И этот-то один непогрешимый блаженный голос заглушает шумное, торопливое развитие цивилизации. Кто больше человек и кто больше варвар: тот ли лорд, который, увидав затасканное платье певца, с злобой убежал из-за стола, за его труды не дал ему мильонной доли своего состояния и теперь, сытый, сидя в светлой покойной комнате, спокойно судит о делах Китая, находя справедливыми совершаемые там убийства, или маленький певец, который, рискуя тюрьмой, с франком в кармане, двадцать лет, никому не делая вреда, ходит по горам и долам, утешая людей своим пением, которого оскорбили, чуть не вытолкали нынче и который, усталый, голодный, пристыженный, пошел спать куда-нибудь на гниющей соломе?
В это время из города в мертвой тишине ночи я далеко-далеко услыхал гитару маленького человечка и его голос.

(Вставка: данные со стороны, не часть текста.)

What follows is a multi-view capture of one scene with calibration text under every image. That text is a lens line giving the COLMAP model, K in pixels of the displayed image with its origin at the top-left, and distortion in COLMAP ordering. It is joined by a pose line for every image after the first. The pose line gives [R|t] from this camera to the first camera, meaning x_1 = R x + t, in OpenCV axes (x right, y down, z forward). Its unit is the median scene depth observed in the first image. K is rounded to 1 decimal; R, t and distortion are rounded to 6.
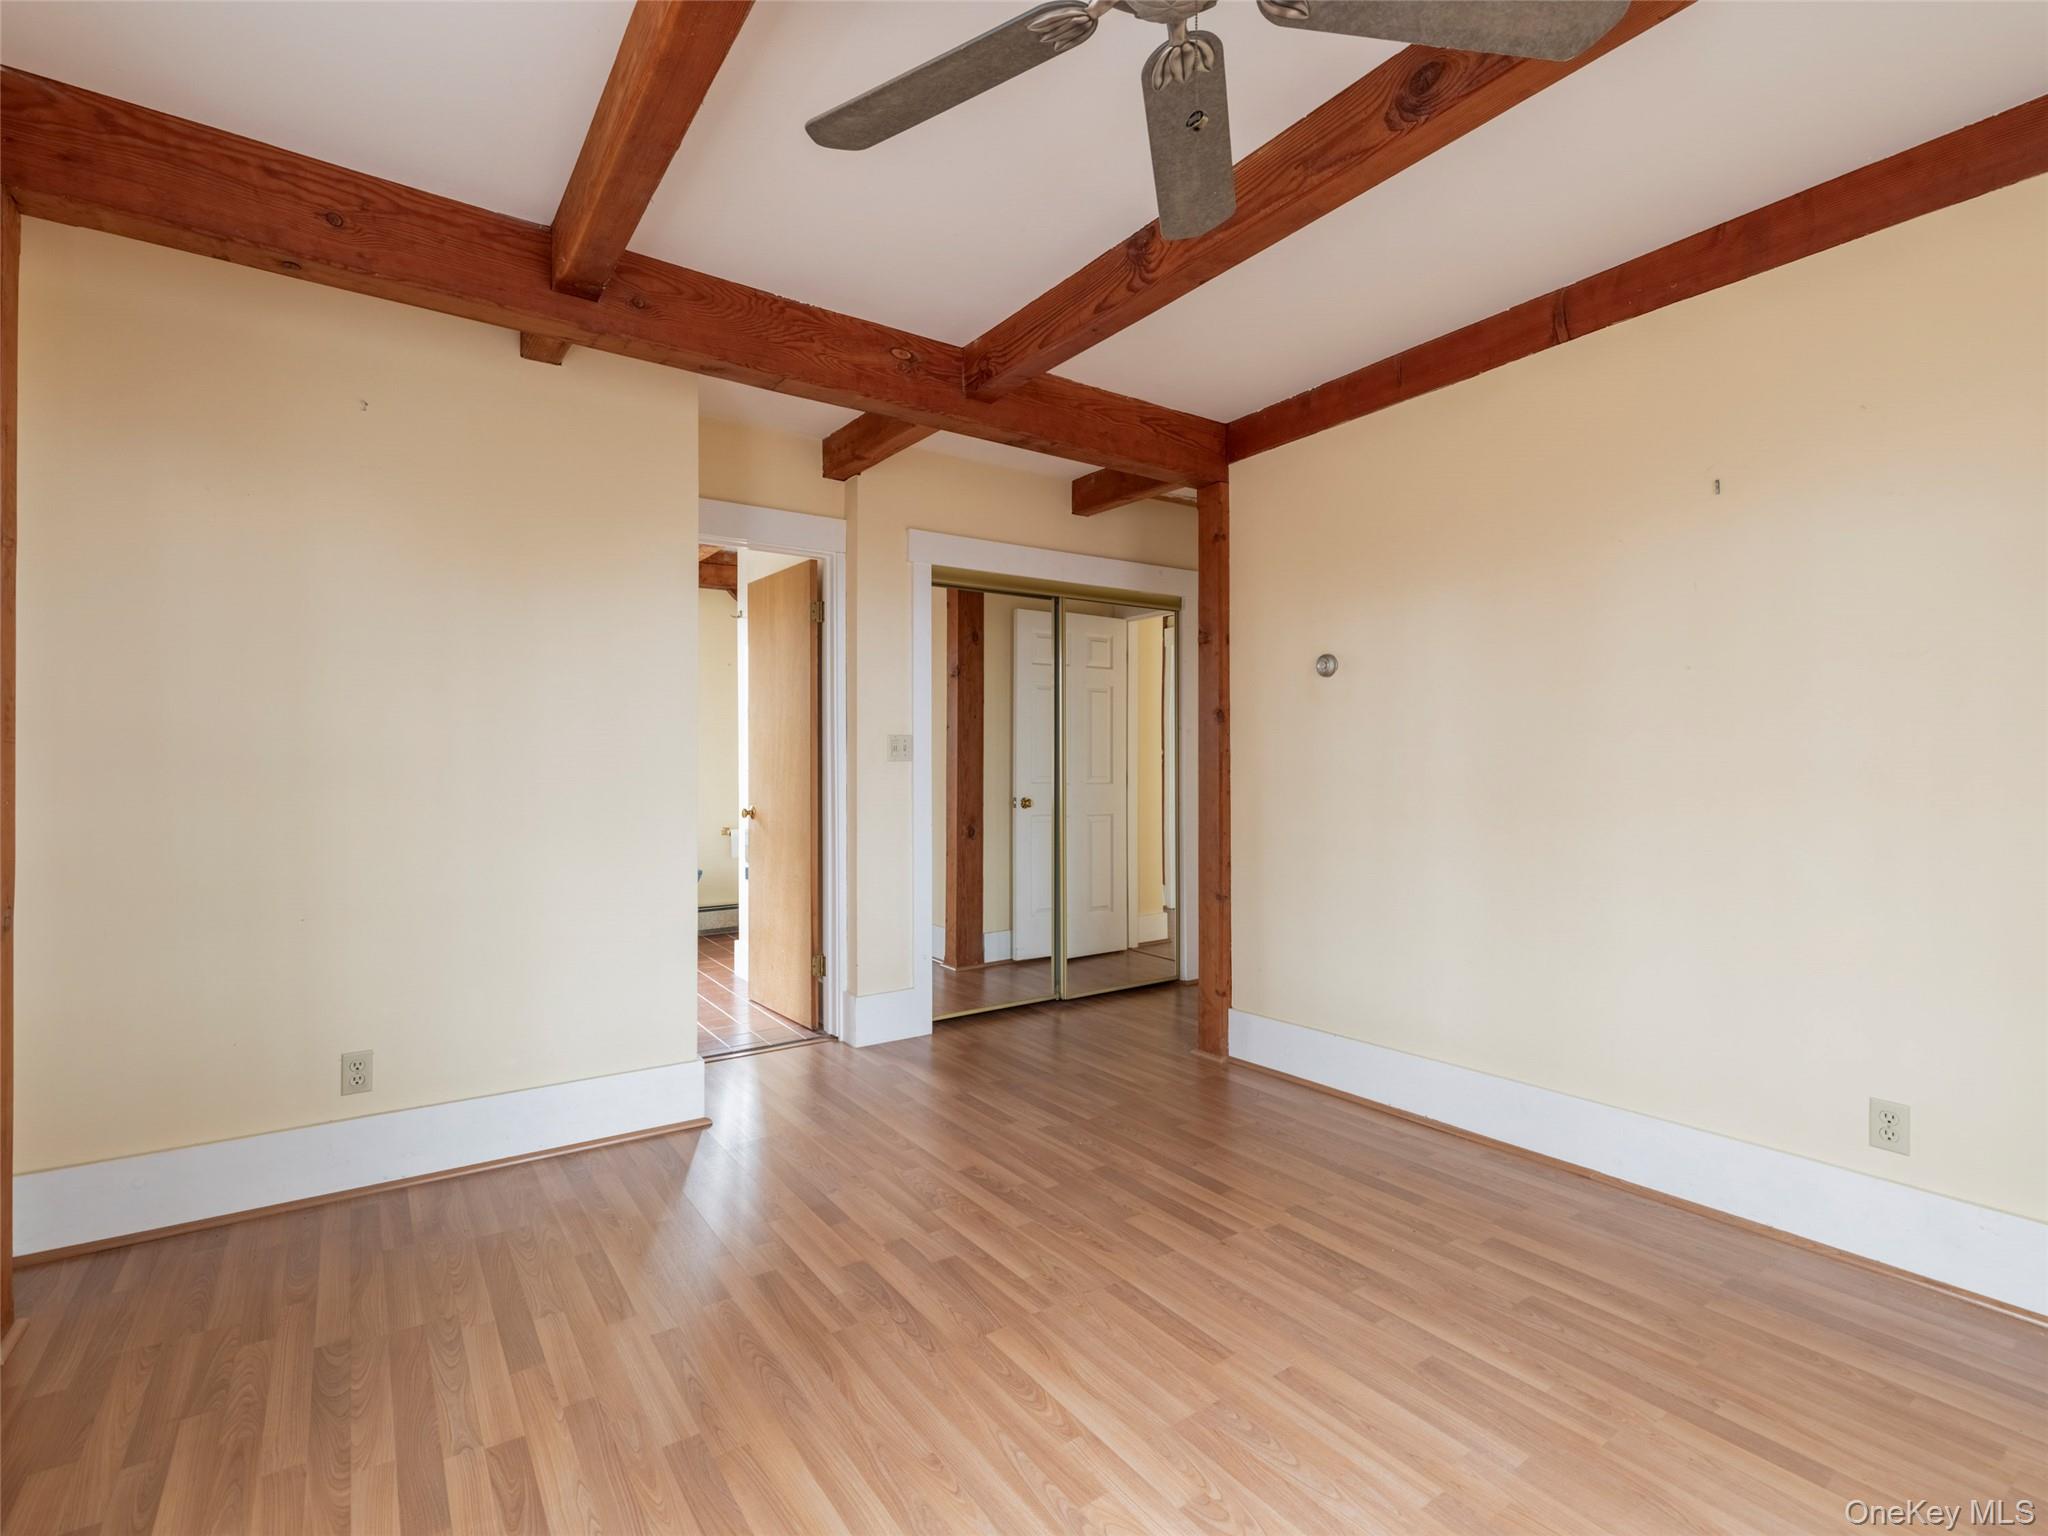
lens RADIAL K [[974.1, 0, 1016.2], [0, 974.1, 754.4], [0, 0, 1]] dist [0.002575, 0.000142]
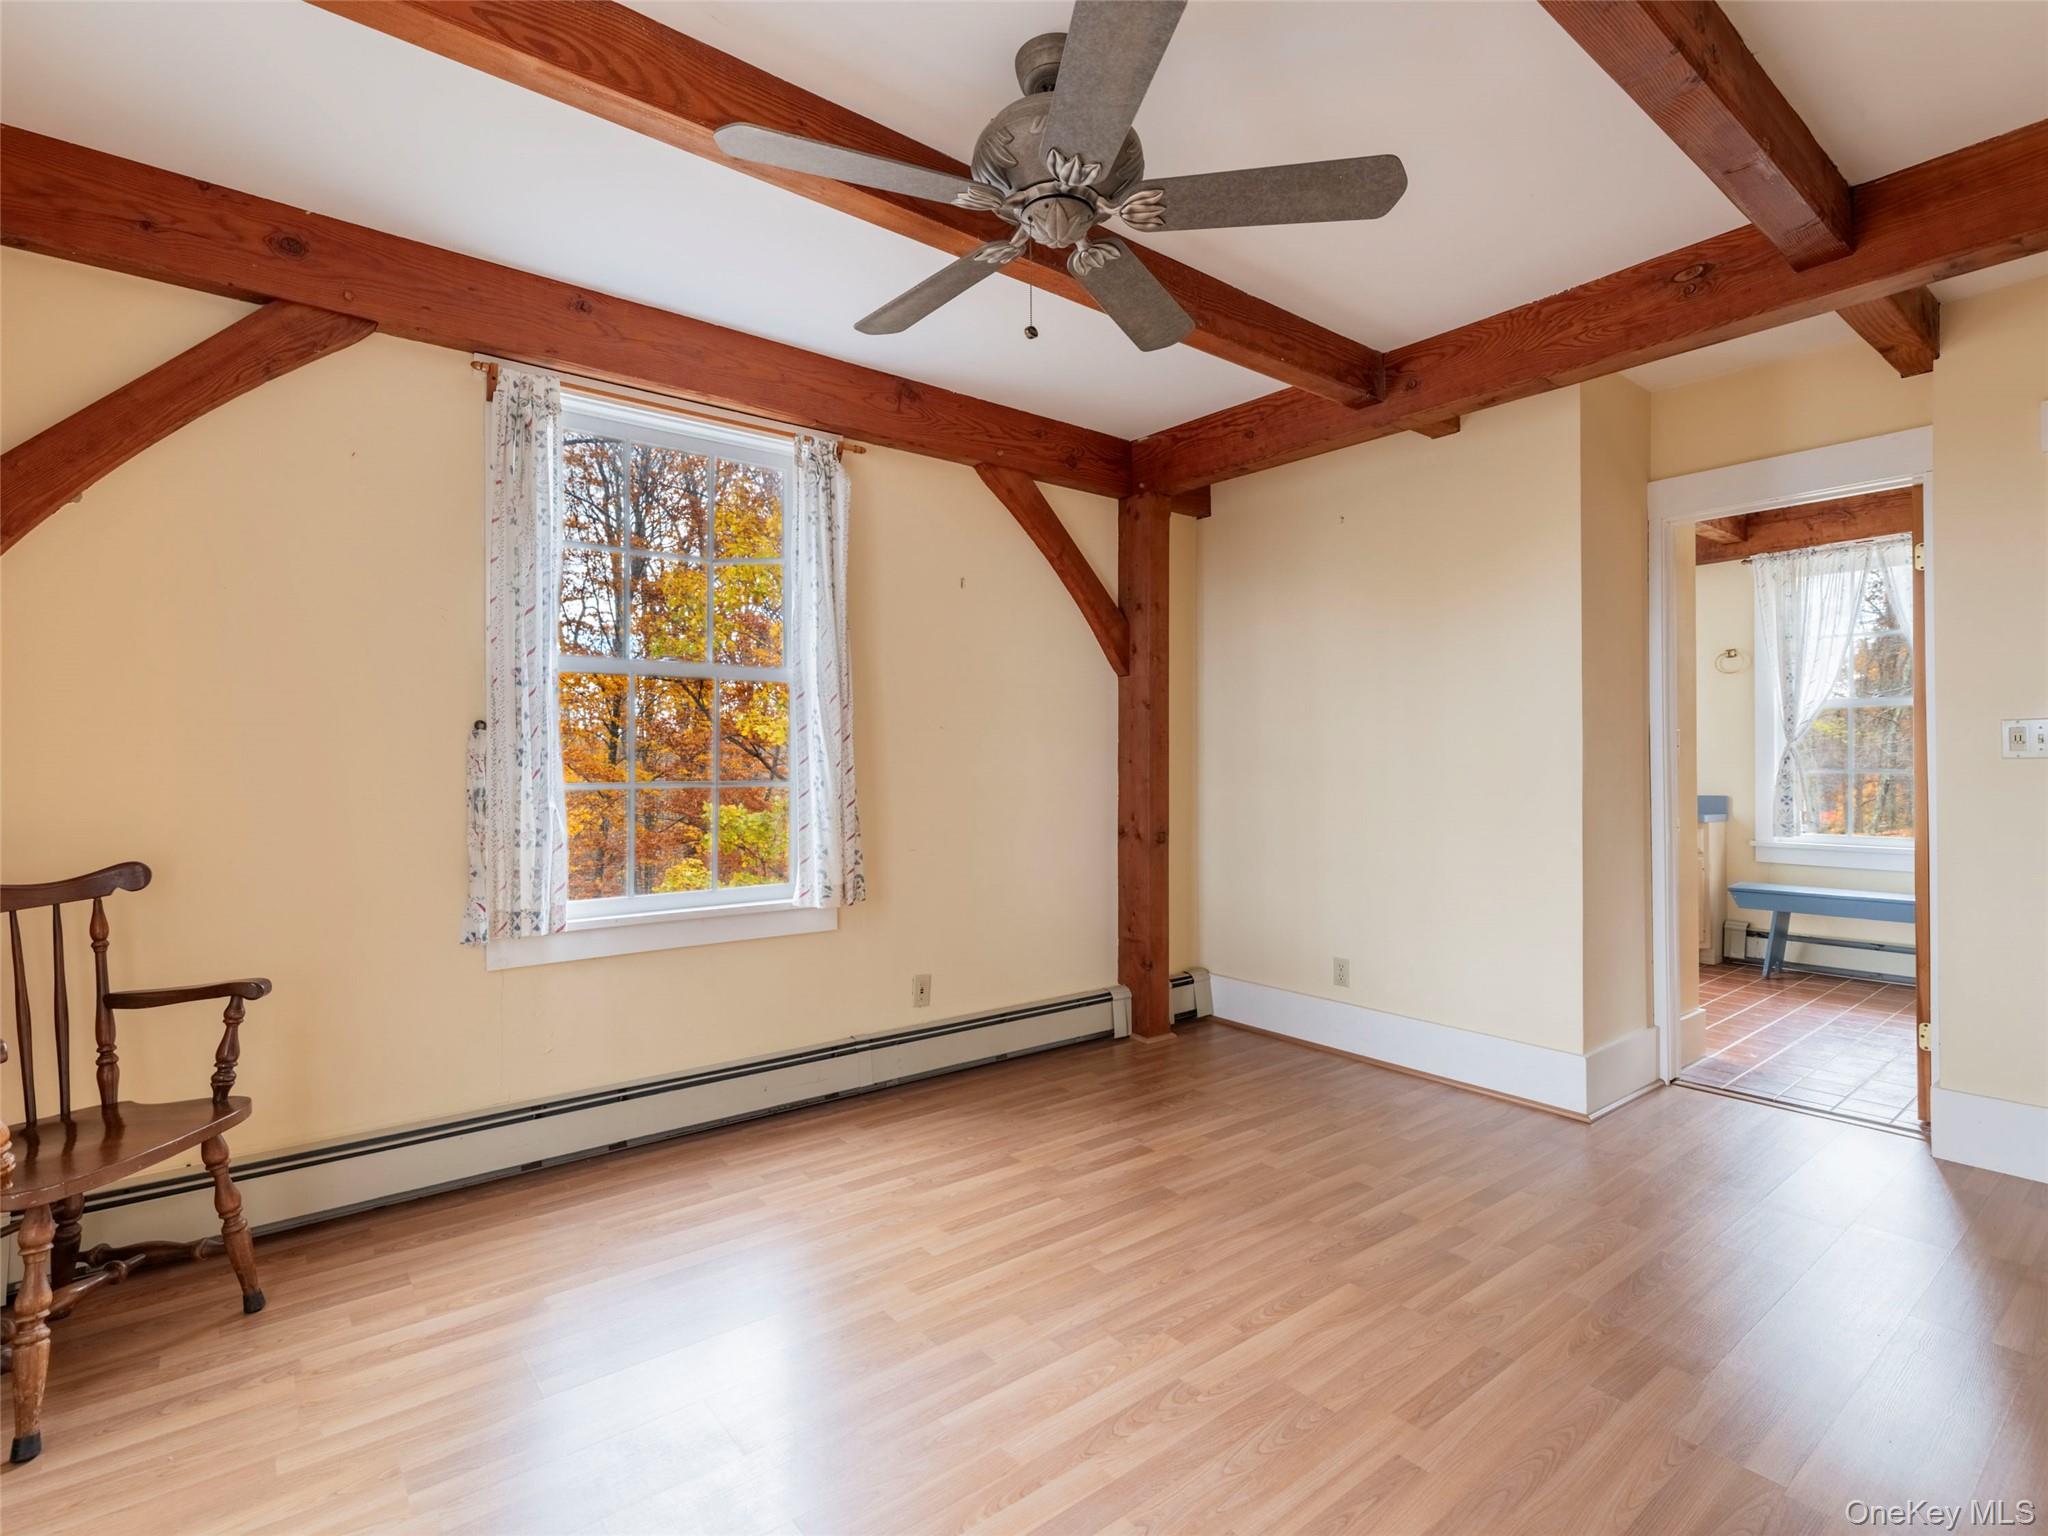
lens RADIAL K [[974.1, 0, 1015.5], [0, 974.1, 772.4], [0, 0, 1]] dist [0.002575, 0.000142]
pose [[0.062244, 0.009655, -0.998014, 0.897696], [0.008836, 0.999909, 0.010225, 0.002639], [0.998022, -0.009455, 0.062153, 0.481996]]
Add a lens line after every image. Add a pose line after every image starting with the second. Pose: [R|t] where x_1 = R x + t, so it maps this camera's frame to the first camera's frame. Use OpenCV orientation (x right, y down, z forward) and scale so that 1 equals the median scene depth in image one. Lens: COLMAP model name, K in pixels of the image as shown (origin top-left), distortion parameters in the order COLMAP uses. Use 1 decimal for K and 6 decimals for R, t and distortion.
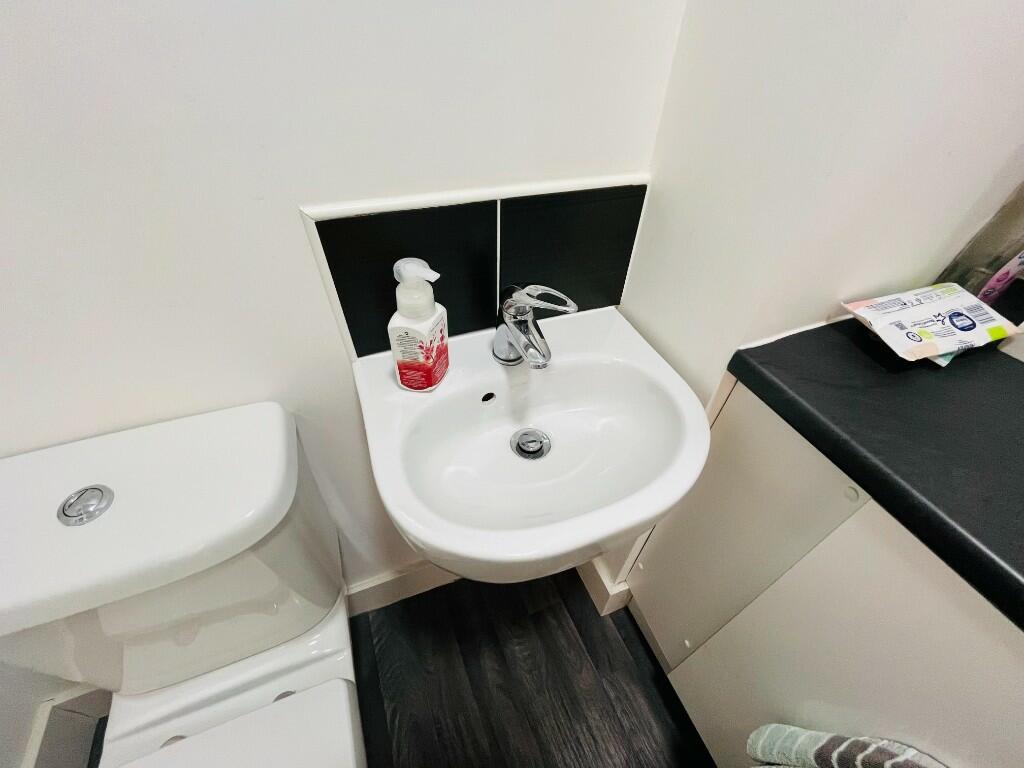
lens RADIAL K [[416.7, 0, 512.0], [0, 416.7, 384.0], [0, 0, 1]] dist [-0.002221, -0.000406]
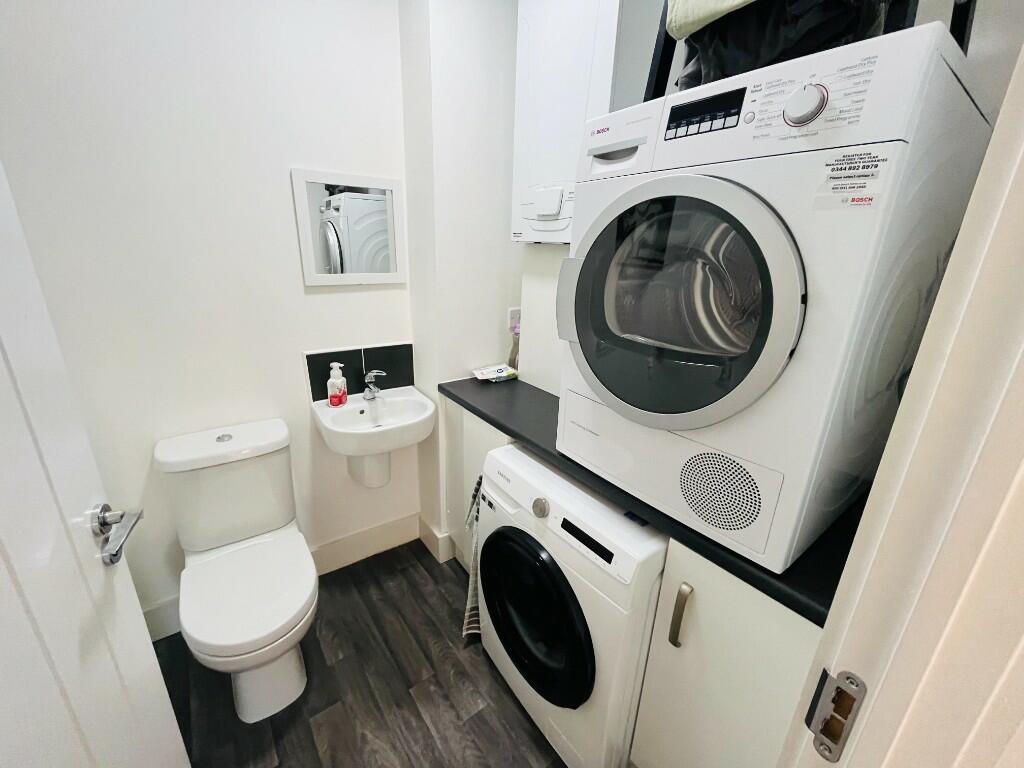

Нет,— сказалось мне невольно,— ты не имеешь права жалеть о нем и негодовать на благосостояние лорда. Кто свесил внутреннее счастье, которое лежит в душе каждого из этих людей? Вон он сидит теперь где-нибудь на грязном пороге, смотрит в блестящее лунное небо и радостно поет среди тихой, благоуханной ночи, в душе его нет ни упрека, ни злобы, ни раскаянья. А кто знает, что делается теперь в душе всех этих людей, за этими богатыми, высокими стенами? Кто знает, есть ли в них всех столько беззаботной, кроткой радости жизни и согласия с миром, сколько ее живет в душе этого маленького человека? Бесконечна благость и премудрость того, кто позволил и велел существовать всем этим противоречиям. Только тебе, ничтожному червяку, дерзко, беззаконно
пытающемуся проникнуть его законы, его намерения, только тебе кажутся противоречия. Он кротко смотрит с своей светлой неизмеримой высоты и радуется на бесконечную гармонию, в которой вы все противоречиво, бесконечно движетесь. В своей гордости ты думал вырваться из законов общего. Нет, и ты с своим маленьким, пошленьким негодованьицем на лакеев, и ты тоже ответил на гармоническую потребность вечного и бесконечного.